Few would doubt that Spain has for several centuries made a huge contribution to Europe's culture. We all carry in our heads a seductive picture of what Spain stands for: its music, painting, buildings, and history. But what we do not understand is how much of this was the achievement of a very specific group: the Spanish in exile.
Henry Kamen's "The Disinherited" is the most significant and enjoyable book on Spain to appear for many years. He creates a picture of a dysfunctional, violent country that, since the destruction of the last Muslim territories in Granada in 1492, has expelled wave after wave of its citizens in a brutal attempt to create religious and social conformity. Muslims, Jews, Protestants, liberals, Socialists, and Communists were all driven abroad at different times, and consequently what we think of as Spanish culture was substantially their invention--a creative response both to having no home and to the shock of encountering new worlds.

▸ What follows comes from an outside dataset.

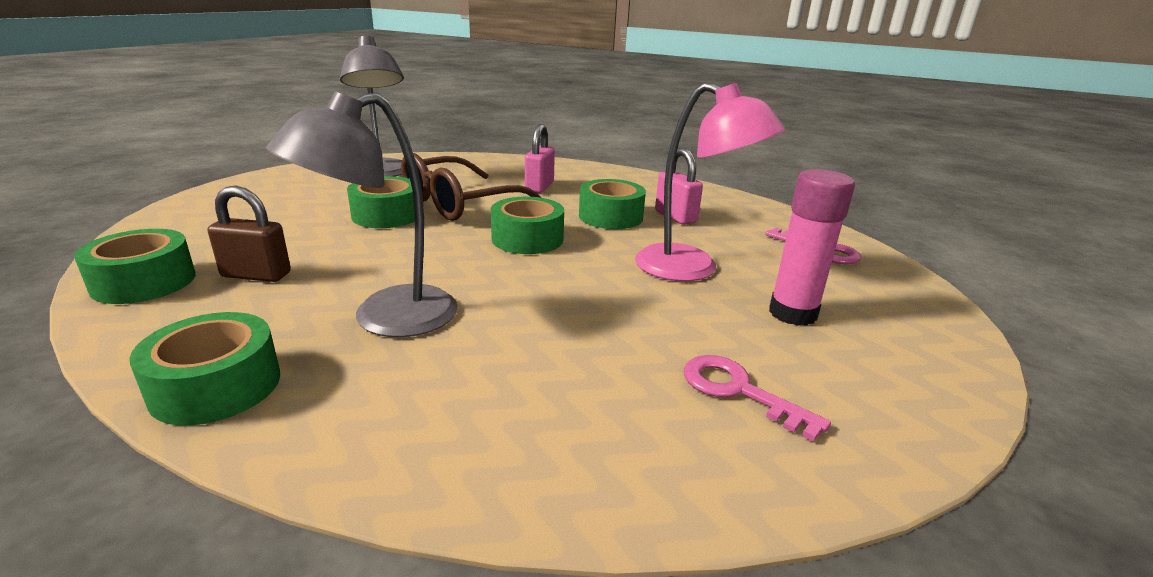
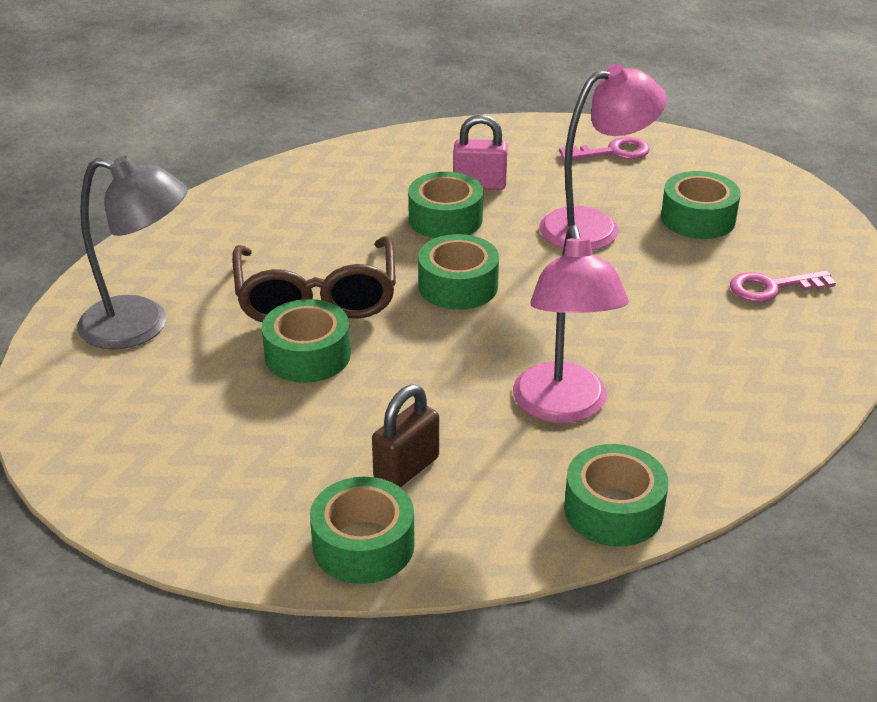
camera: 55 degrees left, 10 degrees up
(386, 318) = (563, 407): grey lamp -> pink lamp
(539, 187) = (314, 229): pink padlock -> none
(792, 313) = (698, 218): pink glue stick -> green tape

With brilliant sympathy, Kamen describes these diverse exiles' travails as they scattered across Europe and Africa, across North and South America, many of them debarred by religion or politics from ever returning to Spain.They engaged in an unending project of fantasy about their old homeland--from the Sephardic communities of Amsterdam to the exiled Granada Muslims in Morocco, from liberal historians inventing the Black Legend of the Inquisition to painters in Paris inventing turreted, sensual Orientalist fantasies about the Alhambra. The twentieth century saw fresh waves of exile--from Picasso to Miro, Dali to Bunuel, from Casals to Falla to Rodrigo--converting Spain itself into a cultural wasteland but enriching other cultures enormously. "The Disinherited" is a landmark work of cultural recovery, showing how Spain's history has created a "virtual" culture imagined by people often thousands of miles from home--but whose impact on the world has been incalculable.